* EXERCISE GOAL *
Reproduce, character for character, the stretch of the listing below that runs from the line containing "pose: elev=65.6 azim=84.0" through the line containing "Dot at: (195, 303)", including both of those lines.

[Items from a dataset]

--------

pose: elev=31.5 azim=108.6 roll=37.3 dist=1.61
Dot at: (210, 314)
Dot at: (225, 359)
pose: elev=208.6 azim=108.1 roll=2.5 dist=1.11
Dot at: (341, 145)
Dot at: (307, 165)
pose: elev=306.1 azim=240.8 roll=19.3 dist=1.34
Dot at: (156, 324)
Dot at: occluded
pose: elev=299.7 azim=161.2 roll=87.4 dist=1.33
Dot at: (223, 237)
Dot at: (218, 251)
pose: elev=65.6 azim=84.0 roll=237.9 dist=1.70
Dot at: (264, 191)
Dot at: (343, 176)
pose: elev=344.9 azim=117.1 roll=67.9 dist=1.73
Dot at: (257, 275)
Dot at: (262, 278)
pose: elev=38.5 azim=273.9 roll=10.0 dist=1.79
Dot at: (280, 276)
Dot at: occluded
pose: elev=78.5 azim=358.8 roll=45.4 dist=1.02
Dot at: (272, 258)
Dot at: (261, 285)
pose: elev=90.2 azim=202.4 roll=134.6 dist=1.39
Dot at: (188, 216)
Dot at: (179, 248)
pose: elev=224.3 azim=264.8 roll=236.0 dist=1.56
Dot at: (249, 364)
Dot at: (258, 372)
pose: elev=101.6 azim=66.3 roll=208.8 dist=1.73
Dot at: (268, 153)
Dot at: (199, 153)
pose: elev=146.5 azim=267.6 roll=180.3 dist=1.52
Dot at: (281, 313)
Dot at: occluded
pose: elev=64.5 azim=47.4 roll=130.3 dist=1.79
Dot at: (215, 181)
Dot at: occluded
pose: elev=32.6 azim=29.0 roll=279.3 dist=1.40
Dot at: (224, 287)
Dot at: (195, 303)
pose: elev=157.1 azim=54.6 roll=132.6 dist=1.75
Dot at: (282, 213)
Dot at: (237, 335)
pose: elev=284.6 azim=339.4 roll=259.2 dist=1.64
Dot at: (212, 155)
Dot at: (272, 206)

--------

* TASK RESULT *
pose: elev=65.6 azim=84.0 roll=237.9 dist=1.70
Dot at: (264, 191)
Dot at: (343, 176)
pose: elev=344.9 azim=117.1 roll=67.9 dist=1.73
Dot at: (257, 275)
Dot at: (262, 278)
pose: elev=38.5 azim=273.9 roll=10.0 dist=1.79
Dot at: (280, 276)
Dot at: occluded
pose: elev=78.5 azim=358.8 roll=45.4 dist=1.02
Dot at: (272, 258)
Dot at: (261, 285)
pose: elev=90.2 azim=202.4 roll=134.6 dist=1.39
Dot at: (188, 216)
Dot at: (179, 248)
pose: elev=224.3 azim=264.8 roll=236.0 dist=1.56
Dot at: (249, 364)
Dot at: (258, 372)
pose: elev=101.6 azim=66.3 roll=208.8 dist=1.73
Dot at: (268, 153)
Dot at: (199, 153)
pose: elev=146.5 azim=267.6 roll=180.3 dist=1.52
Dot at: (281, 313)
Dot at: occluded
pose: elev=64.5 azim=47.4 roll=130.3 dist=1.79
Dot at: (215, 181)
Dot at: occluded
pose: elev=32.6 azim=29.0 roll=279.3 dist=1.40
Dot at: (224, 287)
Dot at: (195, 303)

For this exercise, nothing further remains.